▶ **Aim of the task**
Would you reproduce all of the entries exactly?

Stored entries:
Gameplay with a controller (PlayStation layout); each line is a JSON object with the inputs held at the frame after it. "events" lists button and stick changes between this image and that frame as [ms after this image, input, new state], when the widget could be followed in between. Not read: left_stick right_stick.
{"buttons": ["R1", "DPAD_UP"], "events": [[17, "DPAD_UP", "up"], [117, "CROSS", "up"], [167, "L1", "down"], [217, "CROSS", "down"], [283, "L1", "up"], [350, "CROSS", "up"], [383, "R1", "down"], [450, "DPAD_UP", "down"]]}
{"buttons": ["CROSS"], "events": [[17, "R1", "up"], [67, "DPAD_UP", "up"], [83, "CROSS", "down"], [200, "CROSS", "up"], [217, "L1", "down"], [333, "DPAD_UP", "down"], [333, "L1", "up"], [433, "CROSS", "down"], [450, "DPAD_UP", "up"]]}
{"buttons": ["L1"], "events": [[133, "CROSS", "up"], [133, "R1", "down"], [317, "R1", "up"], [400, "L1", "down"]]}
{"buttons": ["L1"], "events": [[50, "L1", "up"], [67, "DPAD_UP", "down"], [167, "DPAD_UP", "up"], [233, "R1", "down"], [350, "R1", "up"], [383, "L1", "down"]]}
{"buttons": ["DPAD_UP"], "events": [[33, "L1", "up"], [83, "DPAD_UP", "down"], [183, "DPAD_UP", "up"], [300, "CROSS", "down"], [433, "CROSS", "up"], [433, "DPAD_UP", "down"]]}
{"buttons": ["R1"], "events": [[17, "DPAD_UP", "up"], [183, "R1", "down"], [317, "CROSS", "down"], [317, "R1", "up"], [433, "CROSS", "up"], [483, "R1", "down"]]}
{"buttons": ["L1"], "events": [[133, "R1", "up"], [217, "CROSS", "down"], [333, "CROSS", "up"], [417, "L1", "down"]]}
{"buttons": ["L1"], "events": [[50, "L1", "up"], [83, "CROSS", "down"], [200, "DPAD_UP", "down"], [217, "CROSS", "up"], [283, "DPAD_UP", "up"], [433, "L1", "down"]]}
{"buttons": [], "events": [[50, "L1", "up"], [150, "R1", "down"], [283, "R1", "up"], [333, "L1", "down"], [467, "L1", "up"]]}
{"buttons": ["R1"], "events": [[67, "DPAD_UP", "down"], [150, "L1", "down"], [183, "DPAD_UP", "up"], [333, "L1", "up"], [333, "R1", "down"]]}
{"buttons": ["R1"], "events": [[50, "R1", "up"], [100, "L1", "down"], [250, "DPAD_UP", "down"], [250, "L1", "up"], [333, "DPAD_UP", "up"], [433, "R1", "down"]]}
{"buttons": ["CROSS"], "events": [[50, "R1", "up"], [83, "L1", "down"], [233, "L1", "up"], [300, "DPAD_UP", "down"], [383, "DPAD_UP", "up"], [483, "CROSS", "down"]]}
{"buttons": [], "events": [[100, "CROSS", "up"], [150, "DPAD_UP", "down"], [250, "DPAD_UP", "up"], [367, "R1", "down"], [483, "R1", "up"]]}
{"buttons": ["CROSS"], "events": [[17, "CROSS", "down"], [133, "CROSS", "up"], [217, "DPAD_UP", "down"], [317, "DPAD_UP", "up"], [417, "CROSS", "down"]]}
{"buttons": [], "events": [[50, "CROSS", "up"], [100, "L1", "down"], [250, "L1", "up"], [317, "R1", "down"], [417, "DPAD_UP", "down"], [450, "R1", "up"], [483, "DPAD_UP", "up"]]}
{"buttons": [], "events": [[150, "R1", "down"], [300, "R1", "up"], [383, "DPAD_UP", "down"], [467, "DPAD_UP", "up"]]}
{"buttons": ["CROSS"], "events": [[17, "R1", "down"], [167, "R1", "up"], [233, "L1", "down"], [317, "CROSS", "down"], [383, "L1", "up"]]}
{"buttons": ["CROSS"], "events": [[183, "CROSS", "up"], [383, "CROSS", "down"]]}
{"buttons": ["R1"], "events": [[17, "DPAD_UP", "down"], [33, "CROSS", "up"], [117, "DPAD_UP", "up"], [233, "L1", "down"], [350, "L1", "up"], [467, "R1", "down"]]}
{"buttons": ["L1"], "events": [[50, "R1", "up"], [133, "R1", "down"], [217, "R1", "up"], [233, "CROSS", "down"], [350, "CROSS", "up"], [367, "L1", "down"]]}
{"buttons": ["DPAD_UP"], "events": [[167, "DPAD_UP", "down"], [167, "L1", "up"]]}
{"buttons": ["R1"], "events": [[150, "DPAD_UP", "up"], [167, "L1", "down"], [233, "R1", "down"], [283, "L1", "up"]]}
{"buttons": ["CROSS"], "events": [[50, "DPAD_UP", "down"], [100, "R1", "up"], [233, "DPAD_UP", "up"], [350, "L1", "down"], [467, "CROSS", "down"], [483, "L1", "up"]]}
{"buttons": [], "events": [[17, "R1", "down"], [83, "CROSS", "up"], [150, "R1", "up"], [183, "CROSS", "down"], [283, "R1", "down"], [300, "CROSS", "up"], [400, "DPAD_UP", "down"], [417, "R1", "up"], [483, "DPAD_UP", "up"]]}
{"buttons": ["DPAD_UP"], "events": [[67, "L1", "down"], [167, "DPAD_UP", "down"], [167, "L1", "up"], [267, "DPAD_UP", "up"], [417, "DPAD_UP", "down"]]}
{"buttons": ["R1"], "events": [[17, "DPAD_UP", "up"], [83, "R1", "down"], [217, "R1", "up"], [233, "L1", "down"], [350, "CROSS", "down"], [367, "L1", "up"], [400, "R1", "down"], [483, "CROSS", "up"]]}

▶ **Solved exercise**
Gameplay with a controller (PlayStation layout); each line is a JSON object with the inputs held at the frame after it. "events" lists button and stick changes between this image and that frame as [ms after this image, input, new state], when the widget could be followed in between. Not read: left_stick right_stick.
{"buttons": ["R1", "DPAD_UP"], "events": [[17, "DPAD_UP", "up"], [117, "CROSS", "up"], [167, "L1", "down"], [217, "CROSS", "down"], [283, "L1", "up"], [350, "CROSS", "up"], [383, "R1", "down"], [450, "DPAD_UP", "down"]]}
{"buttons": ["CROSS"], "events": [[17, "R1", "up"], [67, "DPAD_UP", "up"], [83, "CROSS", "down"], [200, "CROSS", "up"], [217, "L1", "down"], [333, "DPAD_UP", "down"], [333, "L1", "up"], [433, "CROSS", "down"], [450, "DPAD_UP", "up"]]}
{"buttons": ["L1"], "events": [[133, "CROSS", "up"], [133, "R1", "down"], [317, "R1", "up"], [400, "L1", "down"]]}
{"buttons": ["L1"], "events": [[50, "L1", "up"], [67, "DPAD_UP", "down"], [167, "DPAD_UP", "up"], [233, "R1", "down"], [350, "R1", "up"], [383, "L1", "down"]]}
{"buttons": ["DPAD_UP"], "events": [[33, "L1", "up"], [83, "DPAD_UP", "down"], [183, "DPAD_UP", "up"], [300, "CROSS", "down"], [433, "CROSS", "up"], [433, "DPAD_UP", "down"]]}
{"buttons": ["R1"], "events": [[17, "DPAD_UP", "up"], [183, "R1", "down"], [317, "CROSS", "down"], [317, "R1", "up"], [433, "CROSS", "up"], [483, "R1", "down"]]}
{"buttons": ["L1"], "events": [[133, "R1", "up"], [217, "CROSS", "down"], [333, "CROSS", "up"], [417, "L1", "down"]]}
{"buttons": ["L1"], "events": [[50, "L1", "up"], [83, "CROSS", "down"], [200, "DPAD_UP", "down"], [217, "CROSS", "up"], [283, "DPAD_UP", "up"], [433, "L1", "down"]]}
{"buttons": [], "events": [[50, "L1", "up"], [150, "R1", "down"], [283, "R1", "up"], [333, "L1", "down"], [467, "L1", "up"]]}
{"buttons": ["R1"], "events": [[67, "DPAD_UP", "down"], [150, "L1", "down"], [183, "DPAD_UP", "up"], [333, "L1", "up"], [333, "R1", "down"]]}
{"buttons": ["R1"], "events": [[50, "R1", "up"], [100, "L1", "down"], [250, "DPAD_UP", "down"], [250, "L1", "up"], [333, "DPAD_UP", "up"], [433, "R1", "down"]]}
{"buttons": ["CROSS"], "events": [[50, "R1", "up"], [83, "L1", "down"], [233, "L1", "up"], [300, "DPAD_UP", "down"], [383, "DPAD_UP", "up"], [483, "CROSS", "down"]]}
{"buttons": [], "events": [[100, "CROSS", "up"], [150, "DPAD_UP", "down"], [250, "DPAD_UP", "up"], [367, "R1", "down"], [483, "R1", "up"]]}
{"buttons": ["CROSS"], "events": [[17, "CROSS", "down"], [133, "CROSS", "up"], [217, "DPAD_UP", "down"], [317, "DPAD_UP", "up"], [417, "CROSS", "down"]]}
{"buttons": [], "events": [[50, "CROSS", "up"], [100, "L1", "down"], [250, "L1", "up"], [317, "R1", "down"], [417, "DPAD_UP", "down"], [450, "R1", "up"], [483, "DPAD_UP", "up"]]}
{"buttons": [], "events": [[150, "R1", "down"], [300, "R1", "up"], [383, "DPAD_UP", "down"], [467, "DPAD_UP", "up"]]}
{"buttons": ["CROSS"], "events": [[17, "R1", "down"], [167, "R1", "up"], [233, "L1", "down"], [317, "CROSS", "down"], [383, "L1", "up"]]}
{"buttons": ["CROSS"], "events": [[183, "CROSS", "up"], [383, "CROSS", "down"]]}
{"buttons": ["R1"], "events": [[17, "DPAD_UP", "down"], [33, "CROSS", "up"], [117, "DPAD_UP", "up"], [233, "L1", "down"], [350, "L1", "up"], [467, "R1", "down"]]}
{"buttons": ["L1"], "events": [[50, "R1", "up"], [133, "R1", "down"], [217, "R1", "up"], [233, "CROSS", "down"], [350, "CROSS", "up"], [367, "L1", "down"]]}
{"buttons": ["DPAD_UP"], "events": [[167, "DPAD_UP", "down"], [167, "L1", "up"]]}
{"buttons": ["R1"], "events": [[150, "DPAD_UP", "up"], [167, "L1", "down"], [233, "R1", "down"], [283, "L1", "up"]]}
{"buttons": ["CROSS"], "events": [[50, "DPAD_UP", "down"], [100, "R1", "up"], [233, "DPAD_UP", "up"], [350, "L1", "down"], [467, "CROSS", "down"], [483, "L1", "up"]]}
{"buttons": [], "events": [[17, "R1", "down"], [83, "CROSS", "up"], [150, "R1", "up"], [183, "CROSS", "down"], [283, "R1", "down"], [300, "CROSS", "up"], [400, "DPAD_UP", "down"], [417, "R1", "up"], [483, "DPAD_UP", "up"]]}
{"buttons": ["DPAD_UP"], "events": [[67, "L1", "down"], [167, "DPAD_UP", "down"], [167, "L1", "up"], [267, "DPAD_UP", "up"], [417, "DPAD_UP", "down"]]}
{"buttons": ["R1"], "events": [[17, "DPAD_UP", "up"], [83, "R1", "down"], [217, "R1", "up"], [233, "L1", "down"], [350, "CROSS", "down"], [367, "L1", "up"], [400, "R1", "down"], [483, "CROSS", "up"]]}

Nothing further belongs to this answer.